Henrietta de Pire en Pire

Francis Bacon, homosexuel notoire, a aussi exploré la chair des femmes. Henrietta Moraes fait partie de sa bande d'amis hédonistes de Soho. John Deakin fait les photos.

En 1963, Henrietta ne peut certainement pas anticiper qu'elle servira de support au questionnement de l'artiste concernant la dégradation du corps. Elle est droguée, et Francis prévoit déjà un vieillissement accéléré quand il peint le nu d'Henrietta avec une seringue fichée dans le bras.

Henrietta est couchée sur un lit, la tête en gros plan. Francis utilise cette image à plusieurs reprises jusqu'en 1969. La photo, comme le Dorian Gray d'Oscar Wilde, n'a pas vieilli. Il n'en est pas de même pour les peintures. A la même époque, Francis cherche dans le corps de George le maintien illusoire d'une éternelle jeunesse masculine.

La version de 1968 de l'image d'Henrietta est intitulée Version No 2 of lying figure with hypodermic syringe.
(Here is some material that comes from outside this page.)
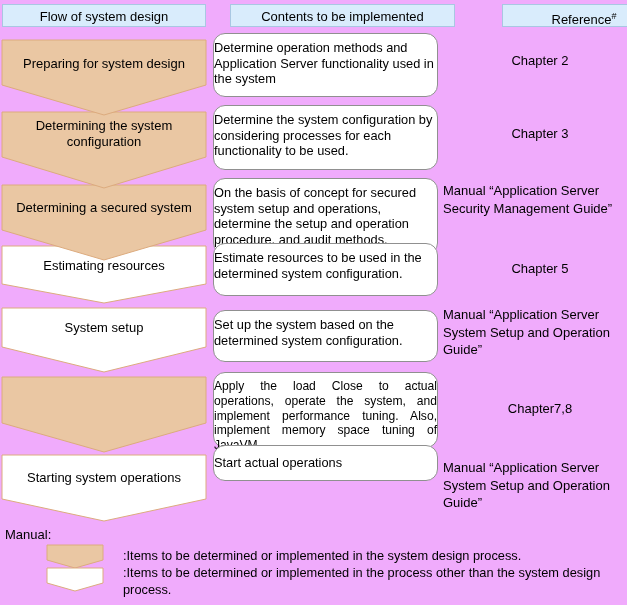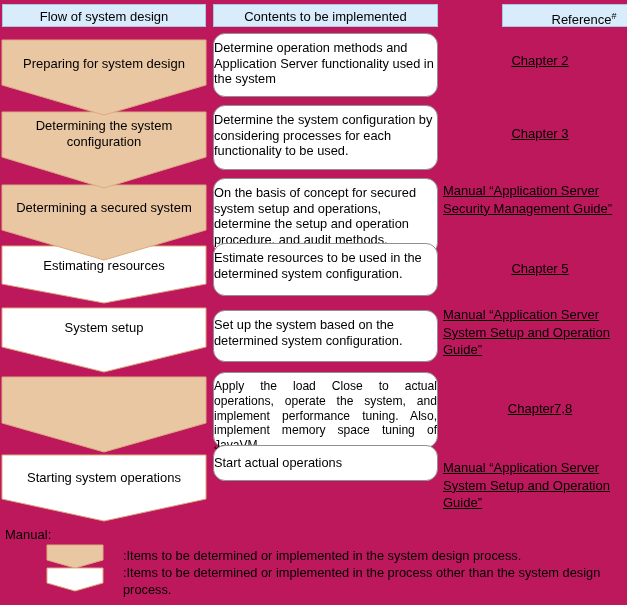"Flow of system design" .canvas { background: #be185d -> #f0abfc }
Cette huile sur toile 198 x 148 cm a été vendue pour $ 15M incluant premium par Sotheby's le 14 novembre 2006. Elle vient maintenant chez Christie's à Londres le 30 juin, lot 6. Le communiqué de presse du 6 mai annonce une estimation aux alentours de £ 20M.
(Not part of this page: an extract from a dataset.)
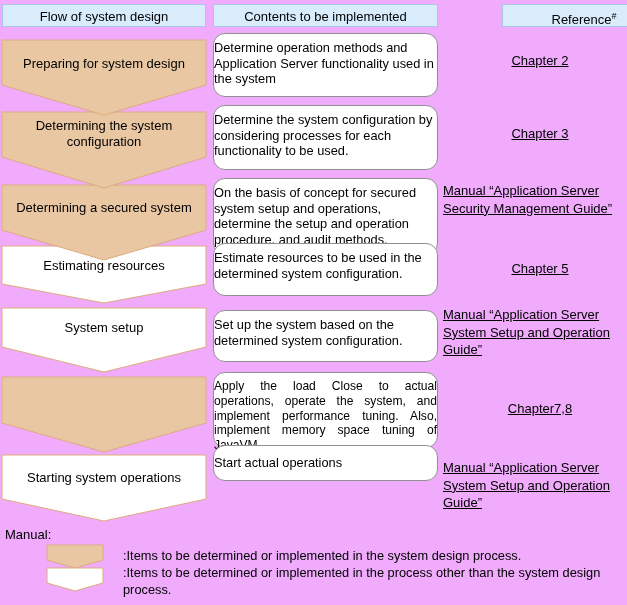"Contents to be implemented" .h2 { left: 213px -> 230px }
Une rencontre avec De Kooning au début de 1968 avait convaincu Francis contre son propre style figuratif qu'un enchevêtrement de couleurs pouvait évoquer le corps de la femme. Henrietta est devenue une accumulation qu'on imagine grouillante. Il faut comparer son image avec les autres versions du même thème pour percevoir qu'elle est une femme nue et confirmer sa position. La netteté de la seringue inchangée depuis la version de 1963 complète cette poignante réflexion sur les outrages du temps.